The church came under fire from child rights activists for allowing the pastor to accompany a youth group on a week-long trip to Botswana while facing the charges earlier this year.
The church defended its decision, saying it would not revoke or suspend his pastoral duties until he was found guilty.
The church's pastor, who refused to provide his name when approached for comment yesterday, confirmed that the youth pastor was relieved of his duties but declined to give further comment and referred questions to his head office, which did not respond yesterday.
OAC district secretary Edrick Ipland previously said they were aware of the criminal case, adding that: “Should he be found guilty by a court, his office as priest would be suspended with immediate effect, and further action pursued in terms of the church's code of conduct and disciplinary regulations.”

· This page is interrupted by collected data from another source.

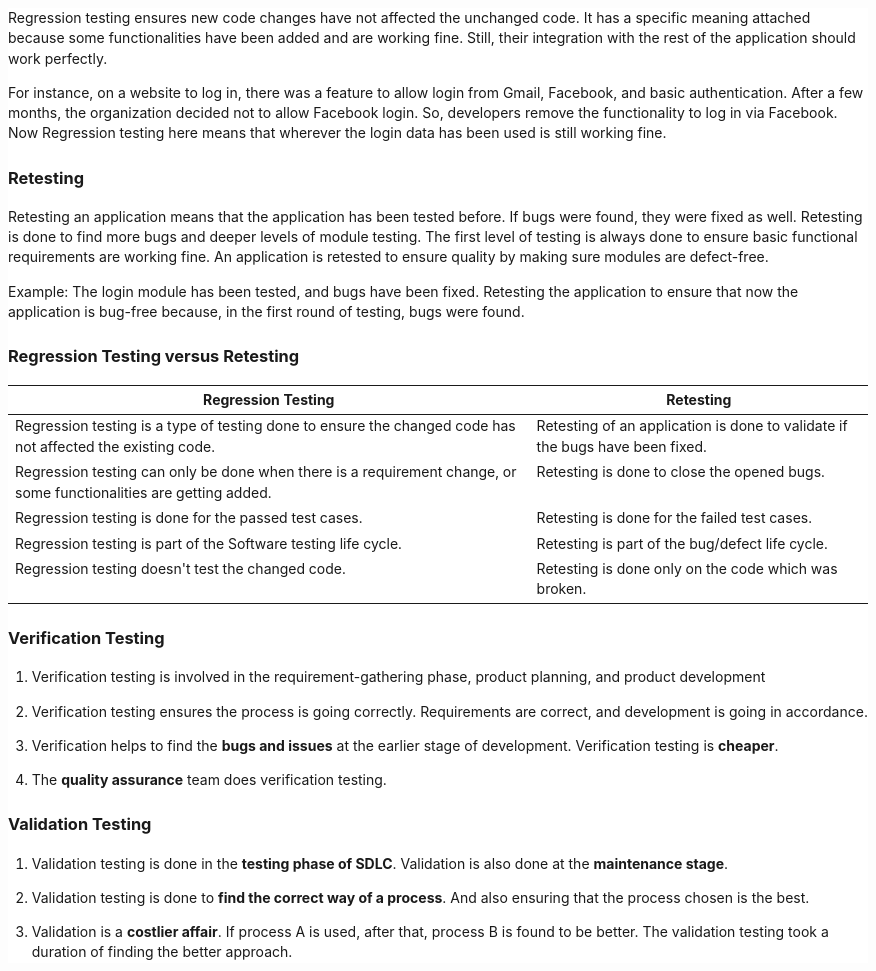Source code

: Regression testing ensures new code changes have not affected the unchanged code. It has a specific meaning attached because some functionalities have been added and are working fine. Still, their integration with the rest of the application should work perfectly.

For instance, on a website to log in, there was a feature to allow login from Gmail, Facebook, and basic authentication. After a few months, the organization decided not to allow Facebook login. So, developers remove the functionality to log in via Facebook. Now Regression testing here means that wherever the login data has been used is still working fine.

### Retesting

Retesting an application means that the application has been tested before. If bugs were found, they were fixed as well. Retesting is done to find more bugs and deeper levels of module testing. The first level of testing is always done to ensure basic functional requirements are working fine. An application is retested to ensure quality by making sure modules are defect-free.

Example: The login module has been tested, and bugs have been fixed. Retesting the application to ensure that now the application is bug-free because, in the first round of testing, bugs were found.

### Regression Testing versus Retesting

| Regression Testing | **Retesting** |
| --- | --- |
| Regression testing is a type of testing done to ensure the changed code has not affected the existing code. | Retesting of an application is done to validate if the bugs have been fixed. |
| Regression testing can only be done when there is a requirement change, or some functionalities are getting added. | Retesting is done to close the opened bugs. |
| Regression testing is done for the passed test cases. | Retesting is done for the failed test cases. |
| Regression testing is part of the Software testing life cycle. | Retesting is part of the bug/defect life cycle. |
| Regression testing doesn't test the changed code. | Retesting is done only on the code which was broken. |

### Verification Testing

1. Verification testing is involved in the requirement-gathering phase, product planning, and product development
    
2. Verification testing ensures the process is going correctly. Requirements are correct, and development is going in accordance.
    
3. Verification helps to find the **bugs and issues** at the earlier stage of development. Verification testing is **cheaper**.
    
4. The **quality assurance** team does verification testing.
    

### Validation Testing

1. Validation testing is done in the **testing phase of SDLC**. Validation is also done at the **maintenance stage**.
    
2. Validation testing is done to **find the correct way of a process**. And also ensuring that the process chosen is the best.
    
3. Validation is a **costlier affair**. If process A is used, after that, process B is found to be better. The validation testing took a duration of finding the better approach.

Women and children protection activist Lucinda Evans, who attended Friday's court proceedings, said: “This was never a fight with the church. The church took a positional stance not to revoke his duties immediately when they heard of the charges brought against him.”
During June a silent protest was held at the Retreat Civic with the intention to raise awareness of the incident.
Evans called on the church to adopt a child protection policy to protect victims of sexual abuse.
“Special provisions were made for him to go along on the bus trip to Botswana. However, the victim in his same church were being subjected to secondary victimisation. The victim no longer went to church because of him. We have supported the victim,” Evans said.
The pastor, who is out on bail, will be sentenced on October 19.